Os guardas baixaram as armas relutantemente, enquanto viam Fiore a subir para a invocação.
– Não venham atrás de mim, ou eu mato um deles. – ameaçou Fiore, enquanto pegava no bastão e via Remington a entrar de rompante – Era suposto estar do lado deles.
Sem lhe dar tempo para se defender, a invocação começou a mover-se. Rapidamente, Remington saiu da ala e foi ter com Satella, que continuava na sala-de-espera, em estado de choque.
– Porque é que não fazes nada!? – perguntou Remington.
– O que é que se passa Padre? – perguntou Satella, com as lágrimas nos olhos – Porque é que a minha irmã me atacou?
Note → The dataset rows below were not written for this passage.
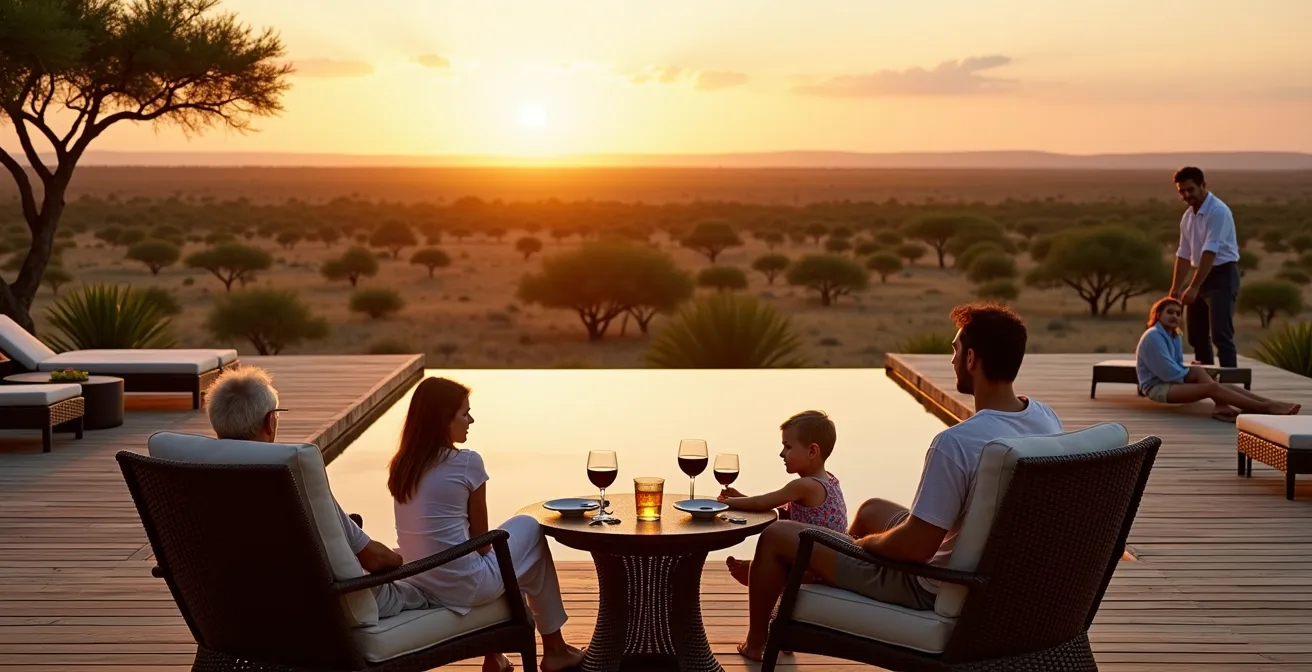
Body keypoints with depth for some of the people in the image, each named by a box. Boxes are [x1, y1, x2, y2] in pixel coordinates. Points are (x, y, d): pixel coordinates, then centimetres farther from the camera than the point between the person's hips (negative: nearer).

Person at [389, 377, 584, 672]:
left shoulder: (401, 465, 5)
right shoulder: (467, 462, -13)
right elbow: (481, 539, -4)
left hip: (420, 585, 7)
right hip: (463, 587, -7)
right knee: (529, 528, 17)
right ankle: (553, 648, 26)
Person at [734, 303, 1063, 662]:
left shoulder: (956, 442, -33)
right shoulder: (1047, 420, -7)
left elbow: (915, 547, -28)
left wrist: (865, 542, -6)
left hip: (933, 590, -8)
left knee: (776, 535, 8)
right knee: (871, 510, 34)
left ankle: (756, 641, 33)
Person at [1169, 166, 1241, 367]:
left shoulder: (1218, 211, -18)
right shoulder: (1188, 216, 9)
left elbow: (1210, 252, -26)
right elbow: (1183, 254, 14)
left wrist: (1193, 288, -31)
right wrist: (1175, 288, 9)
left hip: (1222, 275, -9)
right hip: (1203, 275, 9)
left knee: (1221, 334, -15)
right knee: (1196, 333, 12)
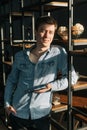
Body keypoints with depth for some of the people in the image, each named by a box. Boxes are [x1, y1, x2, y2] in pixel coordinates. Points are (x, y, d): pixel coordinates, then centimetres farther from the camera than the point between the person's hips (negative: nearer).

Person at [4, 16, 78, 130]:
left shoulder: (59, 53, -8)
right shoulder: (20, 56, 0)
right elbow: (11, 80, 10)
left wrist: (51, 86, -19)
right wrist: (7, 103, 3)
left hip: (41, 115, -1)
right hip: (17, 113, 2)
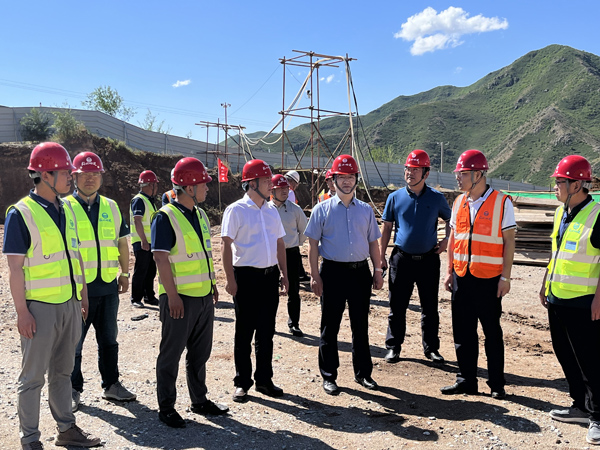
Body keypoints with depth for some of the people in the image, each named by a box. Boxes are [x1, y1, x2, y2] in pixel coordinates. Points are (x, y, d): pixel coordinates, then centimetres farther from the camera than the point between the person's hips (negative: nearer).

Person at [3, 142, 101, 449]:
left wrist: (82, 297, 14)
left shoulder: (66, 210, 9)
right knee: (33, 376, 6)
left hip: (70, 304, 7)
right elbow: (15, 267, -13)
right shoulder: (21, 213, -11)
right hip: (40, 307, -6)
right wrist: (22, 311, -15)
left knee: (62, 371, 17)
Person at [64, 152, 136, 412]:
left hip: (108, 286, 4)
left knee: (108, 339, 15)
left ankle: (111, 385, 27)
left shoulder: (111, 207, 11)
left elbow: (122, 242, 16)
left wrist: (124, 273, 14)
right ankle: (73, 390, 22)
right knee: (74, 342, 6)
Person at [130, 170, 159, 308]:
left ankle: (149, 297, 23)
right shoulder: (139, 200, -13)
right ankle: (136, 299, 4)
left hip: (150, 242, 9)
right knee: (140, 271, -4)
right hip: (142, 243, -9)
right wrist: (144, 240, -26)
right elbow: (137, 221, -22)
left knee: (151, 270, 14)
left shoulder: (149, 200, 17)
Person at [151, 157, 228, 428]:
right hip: (180, 298, -8)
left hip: (204, 296, 8)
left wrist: (212, 283, 17)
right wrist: (172, 295, -20)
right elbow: (161, 258, -18)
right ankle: (166, 408, 18)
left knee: (200, 352, 17)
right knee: (171, 354, 5)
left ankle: (199, 401, 31)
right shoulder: (166, 217, -14)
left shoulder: (200, 215, 12)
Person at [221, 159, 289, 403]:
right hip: (246, 276, -6)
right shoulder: (236, 210, -7)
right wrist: (230, 279, -15)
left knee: (266, 331, 13)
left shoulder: (272, 210, 11)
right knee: (244, 332, 5)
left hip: (270, 275, 6)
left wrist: (284, 273, 11)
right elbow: (226, 245, -11)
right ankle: (242, 382, 18)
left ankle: (264, 379, 26)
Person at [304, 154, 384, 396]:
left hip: (361, 271, 3)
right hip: (333, 272, -3)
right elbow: (313, 244, -2)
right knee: (330, 326, 5)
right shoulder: (322, 209, 0)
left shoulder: (365, 210, 11)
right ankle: (329, 375, 17)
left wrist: (378, 270, 8)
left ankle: (363, 373, 25)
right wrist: (315, 276, -7)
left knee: (361, 325, 12)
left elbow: (373, 242, 14)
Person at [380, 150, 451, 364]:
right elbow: (387, 228, 6)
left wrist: (447, 239, 2)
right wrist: (381, 257, 4)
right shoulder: (395, 197, 2)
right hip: (401, 259, 0)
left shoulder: (437, 198, 2)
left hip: (429, 259, 0)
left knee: (430, 308, 9)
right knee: (397, 306, 7)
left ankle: (431, 348, 24)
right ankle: (393, 347, 20)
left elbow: (450, 220, 18)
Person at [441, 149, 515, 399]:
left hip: (489, 279, -5)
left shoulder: (501, 202, -6)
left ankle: (497, 384, 19)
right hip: (461, 277, 5)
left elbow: (509, 242, -6)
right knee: (463, 332, 10)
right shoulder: (459, 202, 9)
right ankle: (466, 380, 22)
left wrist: (505, 277, -9)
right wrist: (449, 272, 12)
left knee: (492, 332, 6)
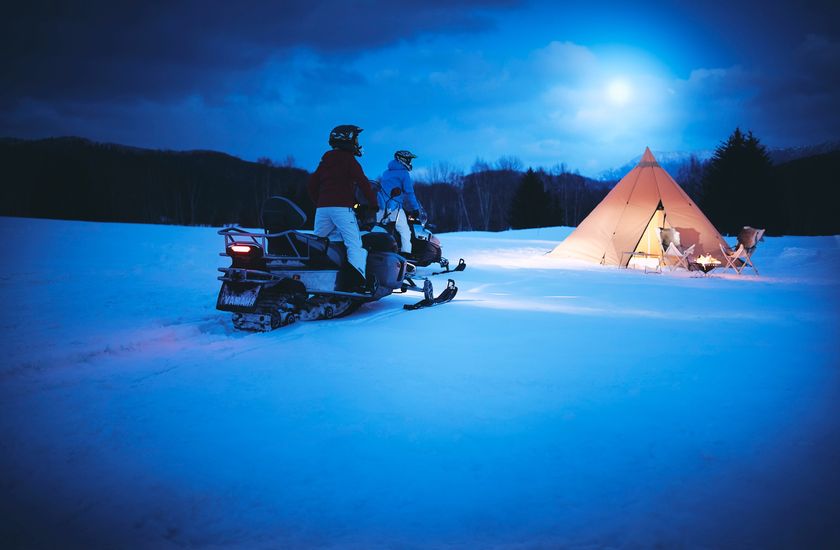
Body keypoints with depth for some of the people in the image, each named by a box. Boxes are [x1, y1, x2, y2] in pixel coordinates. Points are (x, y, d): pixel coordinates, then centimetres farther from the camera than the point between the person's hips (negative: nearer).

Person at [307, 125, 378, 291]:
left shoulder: (325, 160, 20)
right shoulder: (348, 159, 0)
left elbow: (312, 185, 21)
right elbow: (363, 182, -7)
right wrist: (374, 203, 1)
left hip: (322, 208, 7)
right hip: (341, 207, -7)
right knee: (354, 244, -12)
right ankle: (359, 278, -27)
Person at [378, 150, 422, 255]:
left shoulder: (386, 173, 23)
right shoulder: (403, 173, 0)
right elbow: (409, 192, -5)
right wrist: (415, 208, 0)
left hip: (381, 206, 8)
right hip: (394, 206, -8)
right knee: (405, 231, -8)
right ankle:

O que é isto tudo?
– É um jogo de xadrez. – respondeu Remington, suspirando – E nós estamos a perder.
…
Chrno e Rosette encontravam-se em frente à casa onde tinham morrido.
– Achas que eles não nos vão encontrar aqui? – perguntou Rosette, olhando para Chrno.
– Tenho a certeza de que nos vão encontrar se ficarmos aqui durante muito tempo. – respondeu Chrno – Mas só vamos ficar aqui até a Trugy nos encontrar. Depois procuramos outro lugar para nos escondermos.
Rosette olhou para a casa que ainda lhe dava arrepios. Principalmente agora, que o sol se estava a pôr. Era como se tivesse a certeza que ia morrer quando o sol se apagasse.
– É melhor entrarmos. – disse Chrno, assustando Rosette – Está quase a anoitecer e alguém pode ver-nos.
Rosette anuiu, olhou em volta e depois para o baloiço parado, no alpendre. Quando sentiu o braço de Chrno por cima dos seus ombros, fechou os olhos.
– Está tudo bem. – garantiu Chrno – Se só quiseres dormir depois de o sol se pôr, pode ser. Mas temos de entrar.
Rosette olhou para Chrno. Não era aquilo que ela tinha imaginado para eles. Porque é que estava a acontecer tudo outra vez.
– Porque é que não vais ver se há aranhas lá dentro? – pediu Rosette – Eu fico cá fora até te livrares dos insectos.
Chrno sorriu, afagou-lhe os cabelos e entrou.
Rosette subiu as escadas devagar, ouvindo o ranger da madeira, dirigiu-se ao baloiço e sentou-se lentamente. Quando Chrno saiu, ela estava a olhar para o relógio, molhado de lágrimas. Quando o ouviu, ela levantou a cara e sorriu, enquanto as lágrimas lhe escorriam pelo rosto.
– Quantas vidas é que já desapareceram por eu ter renascido? – perguntou Rosette, fazendo Chrno aproximar-se – Não seria melhor perder apenas uma para salvar centenas?
Chrno pôs-se à frente dela e puxou-a para cima até ela estar de pé, para a abraçar.
– Não vais acabar com a tua vida. – disse Chrno, ouvindo-a a soluçar – Porque não é por tua culpa que se perderam essas centenas de vidas.
Uma hora, quando conseguiu pô-la a dormir na cama, Chrno suspirou e limpou-lhe uma última lágrima do rosto.
Ficou acordado, a vê-la a dormir até o sol se pôr. Depois pegou-lhe numa mão gentilmente e, quando sentiu o bater do coração dela, sorriu e adormeceu na cadeira ao lado dela.